Copy the listing below line for line, without the pictures.
************
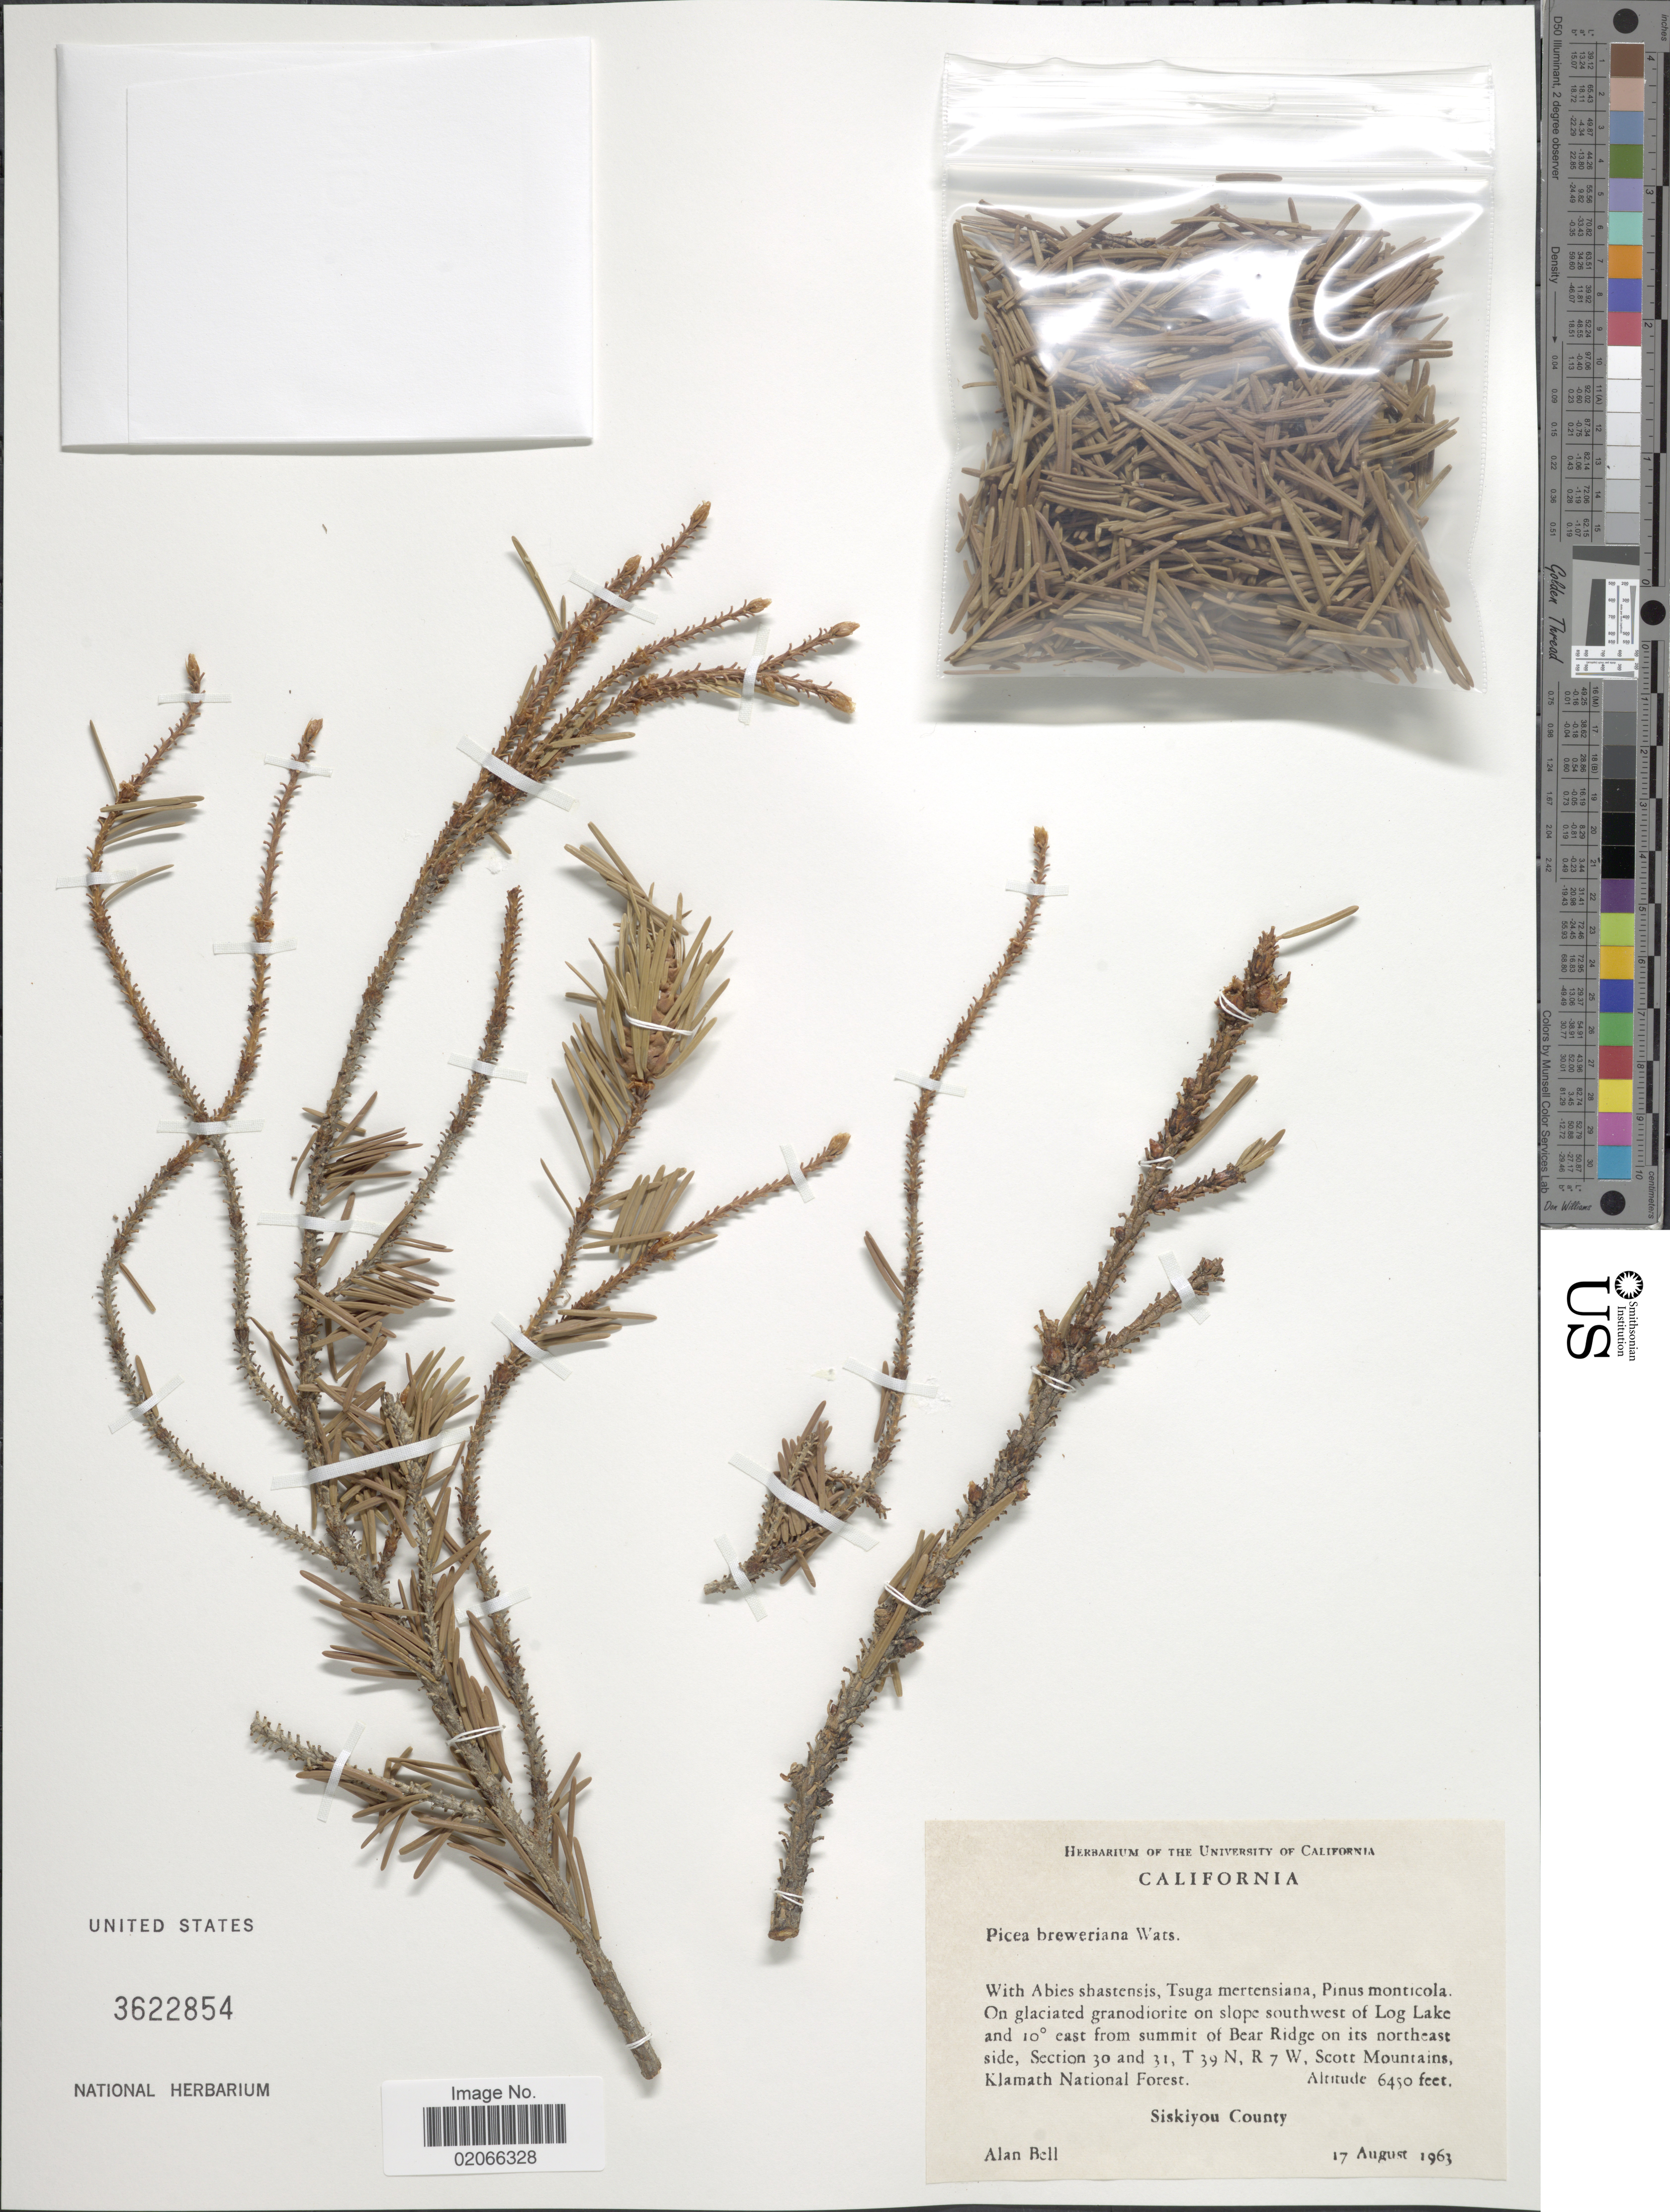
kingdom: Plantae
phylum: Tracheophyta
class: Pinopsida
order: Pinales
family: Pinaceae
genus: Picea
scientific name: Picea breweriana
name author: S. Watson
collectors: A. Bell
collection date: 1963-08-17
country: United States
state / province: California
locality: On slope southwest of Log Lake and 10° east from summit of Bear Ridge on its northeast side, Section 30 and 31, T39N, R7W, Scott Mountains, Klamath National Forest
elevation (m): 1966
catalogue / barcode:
************
- _WRITTEN ANSWER_:
kingdom: Plantae
phylum: Tracheophyta
class: Pinopsida
order: Pinales
family: Pinaceae
genus: Picea
scientific name: Picea breweriana
name author: S. Watson
collectors: A. Bell
collection date: 1963-08-17
country: United States
state / province: California
locality: On slope southwest of Log Lake and 10° east from summit of Bear Ridge on its northeast side, Section 30 and 31, T39N, R7W, Scott Mountains, Klamath National Forest
elevation (m): 1966
catalogue / barcode:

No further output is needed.